Ma, intanto, “lancia il tuo cuore davanti a te e corri a raggiungerlo’’, dice un proverbio arabo e io, solo qualche anno fa, correvo stampelle o non stampelle, io correvo spalle curve ormai e passi incerti ma correvo correvo correvo… Ora non più, inchiodata purtroppo su una sedia a rotelle che si fa beffe dei miei sogni di abbandonare le stampelle, del mio coraggio nell’esercitare continuamente le mie gambe fragili e vacillanti nell’intento di dare tonicità ai muscoli a sostegno delle ossa, ma il mio karma aveva in sé un’altra storia. (E tu mi vieni incontro e mi dici che va bene così, che non devo smettere mai di sperare fino a quando Dio vorrà).
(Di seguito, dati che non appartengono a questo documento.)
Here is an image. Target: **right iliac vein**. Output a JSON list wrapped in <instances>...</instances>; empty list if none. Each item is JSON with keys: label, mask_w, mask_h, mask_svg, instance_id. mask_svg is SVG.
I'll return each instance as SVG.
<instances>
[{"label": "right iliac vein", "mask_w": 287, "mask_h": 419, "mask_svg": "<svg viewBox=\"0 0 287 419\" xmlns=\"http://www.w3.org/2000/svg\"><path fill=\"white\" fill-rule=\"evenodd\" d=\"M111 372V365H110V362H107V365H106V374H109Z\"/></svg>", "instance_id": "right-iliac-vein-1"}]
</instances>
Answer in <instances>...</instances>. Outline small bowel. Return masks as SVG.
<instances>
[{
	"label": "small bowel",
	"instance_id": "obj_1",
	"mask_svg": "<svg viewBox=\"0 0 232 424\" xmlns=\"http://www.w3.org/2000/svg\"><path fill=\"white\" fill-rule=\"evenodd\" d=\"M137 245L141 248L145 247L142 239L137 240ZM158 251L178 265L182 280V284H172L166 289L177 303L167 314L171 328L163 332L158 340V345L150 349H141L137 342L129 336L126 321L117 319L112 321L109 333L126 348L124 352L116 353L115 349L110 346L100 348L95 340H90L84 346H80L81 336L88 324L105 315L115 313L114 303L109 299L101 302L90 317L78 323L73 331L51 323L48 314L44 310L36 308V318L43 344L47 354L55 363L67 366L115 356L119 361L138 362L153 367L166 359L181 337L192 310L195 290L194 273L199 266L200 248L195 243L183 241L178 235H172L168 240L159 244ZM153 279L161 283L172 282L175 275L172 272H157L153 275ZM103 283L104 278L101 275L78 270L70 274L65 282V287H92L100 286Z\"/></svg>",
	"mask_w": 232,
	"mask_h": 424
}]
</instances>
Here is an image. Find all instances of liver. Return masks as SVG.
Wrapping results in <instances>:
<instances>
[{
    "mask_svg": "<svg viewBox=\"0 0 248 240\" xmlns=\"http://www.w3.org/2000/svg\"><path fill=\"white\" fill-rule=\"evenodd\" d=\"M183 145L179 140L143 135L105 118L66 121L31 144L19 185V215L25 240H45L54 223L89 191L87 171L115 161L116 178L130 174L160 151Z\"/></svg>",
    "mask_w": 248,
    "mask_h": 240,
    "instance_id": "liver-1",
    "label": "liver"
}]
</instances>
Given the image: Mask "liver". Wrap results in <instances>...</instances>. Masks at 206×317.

Se non fosse per te/ Cosa avrebbe un senso/ Sotto a questo cielo immenso/ Niente più sarebbe vero/

Se non fosse per te/ Come immaginare/ Una canzone da cantare/ A chi non vuol sentirsi solo/ Se non fosse per te/ Crollerebbe il mio cielo/ Se non fosse per te/ Sarei niente, lo sai (…)/ Chiudo gli occhi e già volo/ D'improvviso la malinconia se ne va/ Dai pensieri miei cade un velo/ E ritrovo con te l'unica verità/ Solamente tu sai/ Anche senza parole/ Dirmi quello che voglio sentire da te (…)/ Una pioggia di stelle/ Ora brilla nell'aria/ Ed il mondo mi appare/ Per quello che è/ Un oceano (stralci della canzone “Tutto quello che un uomo” di Sergio Cammariere).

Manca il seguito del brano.